Sui 500 euro ai giovani. La replica di Stefano Monti
Sono contento. Davvero. Sono contento che ci sia stato un po’ di rumore alle affermazioni contenute in un mio articolo di qualche giorno fa su Artribune. Sono contento perché vuol dire che c’è fermento, dibattito, e soprattutto opinioni, cosa di cui da tempo avvertivo la mancanza.
Rispondo alle osservazioni che mi sono state mosse anche se, devo ammettere, lo faccio con un po’ di riluttanza, perché purtroppo coloro che hanno replicato all’articolo hanno concentrato la loro attenzione sul dibattito inerente l’efficacia della misura dei 500 euro, quando il nodo centrale del mio articolo era ed è (cito): “Perché la cultura dei 500 euro è un’offesa. Punto. È poco più che uno specchietto per le allodole, un alibi dietro il quale nascondere un trend di spesa militare crescente per schivare le proteste che un aumento senza “indorature” avrebbe generato.
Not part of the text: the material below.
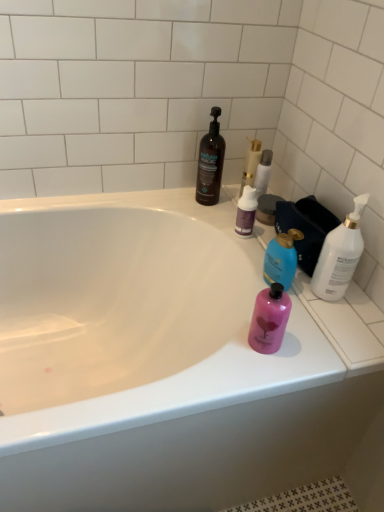
In order to click on blank area to the left of dark brown plastic bottle at upper center, arranged as the first bottle when viewed from the left in this screenshot , I will do [x=164, y=203].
Quello che preoccupa è che gli italiani colti, invece, si siano preoccupati semplicemente di argomentare sull’utilità di questi 500 euro, sulla capacità di generare una reale spinta all’economia. Quello che preoccupa è che nessuno abbia visto lo specchio, ma solo il riflesso che proiettava”.
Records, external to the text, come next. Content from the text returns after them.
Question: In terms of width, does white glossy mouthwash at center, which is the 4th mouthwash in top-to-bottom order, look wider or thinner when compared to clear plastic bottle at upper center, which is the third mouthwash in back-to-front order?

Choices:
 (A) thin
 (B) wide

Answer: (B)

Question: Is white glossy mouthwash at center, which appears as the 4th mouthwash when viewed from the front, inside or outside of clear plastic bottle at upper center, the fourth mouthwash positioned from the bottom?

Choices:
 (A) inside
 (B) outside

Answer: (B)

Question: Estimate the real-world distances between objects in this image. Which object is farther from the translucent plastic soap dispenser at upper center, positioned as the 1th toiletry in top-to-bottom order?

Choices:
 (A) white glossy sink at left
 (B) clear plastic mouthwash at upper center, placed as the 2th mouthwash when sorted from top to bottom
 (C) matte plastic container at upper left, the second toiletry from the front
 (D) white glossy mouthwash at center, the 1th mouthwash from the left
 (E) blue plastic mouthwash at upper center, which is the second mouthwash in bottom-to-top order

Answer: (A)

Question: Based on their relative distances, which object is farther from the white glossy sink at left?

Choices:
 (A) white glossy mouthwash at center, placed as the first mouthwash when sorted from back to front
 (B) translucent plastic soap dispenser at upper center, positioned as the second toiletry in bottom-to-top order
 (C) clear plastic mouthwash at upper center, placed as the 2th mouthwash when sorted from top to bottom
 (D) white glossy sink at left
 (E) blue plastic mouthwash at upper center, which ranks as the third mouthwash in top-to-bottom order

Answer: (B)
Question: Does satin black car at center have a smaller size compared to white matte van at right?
Mi permetto dunque di ribadirlo, così che non cada io stesso vittima del riflesso mediatico che mi sono permesso di evidenziare, e che ancora una volta non è stato smentito.
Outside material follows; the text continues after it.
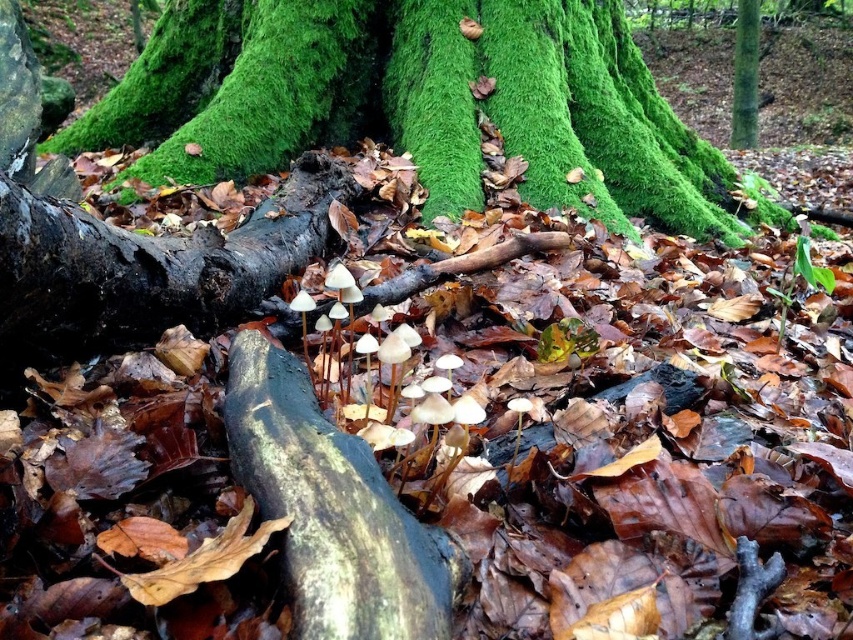
From the picture: Can you confirm if green mossy tree trunk at center is smaller than green smooth tree trunk at upper right?

No.

Is green mossy tree trunk at center above green smooth tree trunk at upper right?

Actually, green mossy tree trunk at center is below green smooth tree trunk at upper right.

I want to click on green mossy tree trunk at center, so click(x=416, y=102).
Ciononostante non posso non rispondere alle obiezioni sollevate, sperando che la conversazione venga sempre più approfondita. In primo luogo va osservato che il termine “sperimentale” debba essere usato con cautela. La sperimentazione avviene quando, nelle condizioni più controllate possibili, viene somministrata una misura al fine di evidenziare, nello scenario di riferimento, i cambiamenti che questa comporta. La sperimentazione è quanto di più utile e necessario ci sia nella politica culturale, ma se non viene fatta in questo modo è un andare a caso.
Come sono stati monitorati i consumi pregressi delle persone che riceveranno i fatidici 500 euro? Quali sono le attuali soglie di spesa per ognuno di questi ragazzi? Chi già spende 500 euro per la cultura all’anno, come si comporterà avendo un maggiore budget? Si assisterà a un effetto sostituzione, per cui rimarranno costanti i consumi in cultura e magari spenderà di più per comprare altro, o, al contrario, raddoppieranno i suoi acquisti culturali? E ancora, in base a quale legge di mercato gli italiani di seconda generazione non possono beneficiare dei medesimi diritti? Non sono loro uno dei motori di sviluppo più importanti del nostro Paese, dato che, come suggerisce lo stesso Cancellato, i giovani in Italia sono sempre meno?
In secondo luogo vorrei sottolineare come una politica sui consumi sia estremamente necessaria, ma solo se accompagnata a un’estensione dell’offerta. Certo, con il bonus non è difficile immaginare che ci sarà un aumento dei consumi, ma non è questa la strada per catturare nuovi pubblici della cultura. Bisogna immaginare un’offerta che sia in grado di competere con altri consumi, bisogna lavorare sull’audience engagement, bisogna sviluppare sempre più un concetto di cultura rivolta al fruitore. Non si tratta di retorica, ma di capacità di visione a medio termine, di capacità di management, di applicazione delle leggi di mercato ai mercati culturali. Tutti elementi che personalmente non riesco a ritrovare nelle attuali politiche.
Scusandomi infine per l’autoreferenzialità, che non mi appartiene, vorrei ricordare che come Monti&Taft abbiamo collaborato alla stesura di un emendamento all’attuale legge di stabilità, che è stato accolto come raccomandazione, per avviare una politica fiscale che riduca l’aliquota IVA applicata ai consumi culturali. Sempre come Monti&Taft abbiamo avviato una campagna di sensibilizzazione degli operatori del settore sul tema fiscale, i cui sforzi verranno pubblicati in un libro che uscirà ad aprile 2016, di cui sarà mio piacere inviare una copia al dottor Cancellato e all’onorevole Rampi.
La mia speranza è che questo dibattito continui, che non si esaurisca nei tempi mediatici necessari a schierarsi a favore o contro una manovra, ma che sia preludio di uno scambio di opinioni su temi sempre più concreti. Perché è attraverso le azioni e non le proclamazioni che la cultura acquisisce e riacquisisce dignità.